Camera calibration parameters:
>>>>>
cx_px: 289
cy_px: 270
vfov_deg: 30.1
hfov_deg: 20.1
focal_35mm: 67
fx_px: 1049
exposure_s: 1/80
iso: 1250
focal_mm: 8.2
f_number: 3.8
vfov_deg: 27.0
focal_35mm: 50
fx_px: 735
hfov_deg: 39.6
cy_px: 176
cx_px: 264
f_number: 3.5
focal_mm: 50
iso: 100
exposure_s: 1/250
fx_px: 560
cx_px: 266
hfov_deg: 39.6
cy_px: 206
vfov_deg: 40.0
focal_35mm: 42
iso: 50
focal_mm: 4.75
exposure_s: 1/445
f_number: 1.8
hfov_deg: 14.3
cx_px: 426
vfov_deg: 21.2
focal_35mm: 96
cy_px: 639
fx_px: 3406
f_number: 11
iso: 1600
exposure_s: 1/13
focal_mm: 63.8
<<<<<
>>>>>
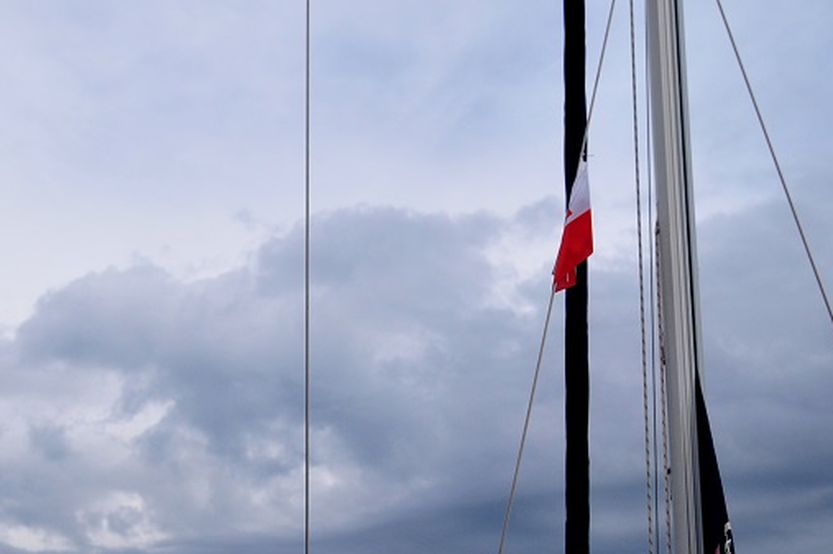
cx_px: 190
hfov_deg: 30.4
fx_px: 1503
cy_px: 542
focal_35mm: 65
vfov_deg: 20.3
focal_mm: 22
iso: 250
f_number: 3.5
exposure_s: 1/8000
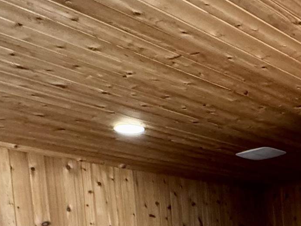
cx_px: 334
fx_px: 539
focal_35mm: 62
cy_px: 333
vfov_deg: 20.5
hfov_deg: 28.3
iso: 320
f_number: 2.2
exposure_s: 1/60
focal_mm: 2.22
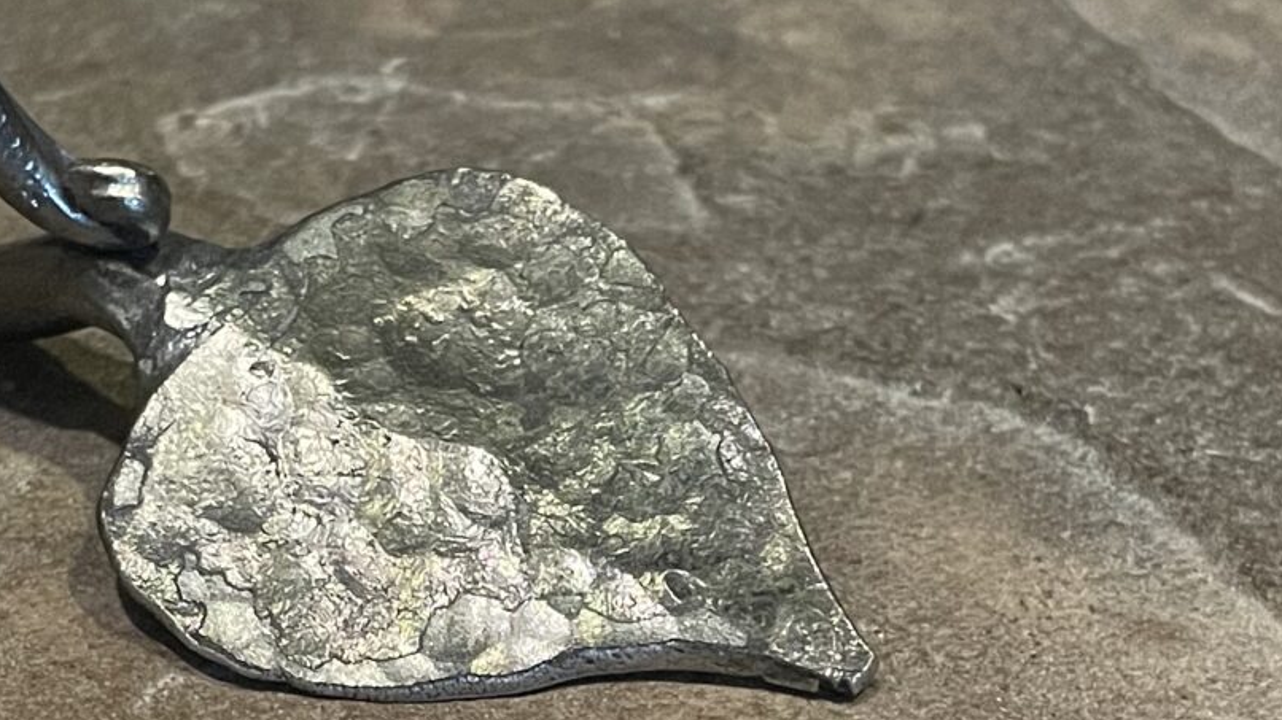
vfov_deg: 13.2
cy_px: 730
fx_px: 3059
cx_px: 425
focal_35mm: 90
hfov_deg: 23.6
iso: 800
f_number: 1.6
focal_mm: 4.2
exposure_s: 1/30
<<<<<
>>>>>
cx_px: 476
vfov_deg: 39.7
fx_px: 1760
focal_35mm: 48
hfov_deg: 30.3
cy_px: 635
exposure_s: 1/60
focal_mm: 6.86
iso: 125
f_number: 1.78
<<<<<
Task requirements. Reproduce only the lines above, starting at the line with "f_number: 3.8" and ending at the line with "focal_mm: 63.8", exactly as written.

Solved problem.
f_number: 3.8
vfov_deg: 27.0
focal_35mm: 50
fx_px: 735
hfov_deg: 39.6
cy_px: 176
cx_px: 264
f_number: 3.5
focal_mm: 50
iso: 100
exposure_s: 1/250
fx_px: 560
cx_px: 266
hfov_deg: 39.6
cy_px: 206
vfov_deg: 40.0
focal_35mm: 42
iso: 50
focal_mm: 4.75
exposure_s: 1/445
f_number: 1.8
hfov_deg: 14.3
cx_px: 426
vfov_deg: 21.2
focal_35mm: 96
cy_px: 639
fx_px: 3406
f_number: 11
iso: 1600
exposure_s: 1/13
focal_mm: 63.8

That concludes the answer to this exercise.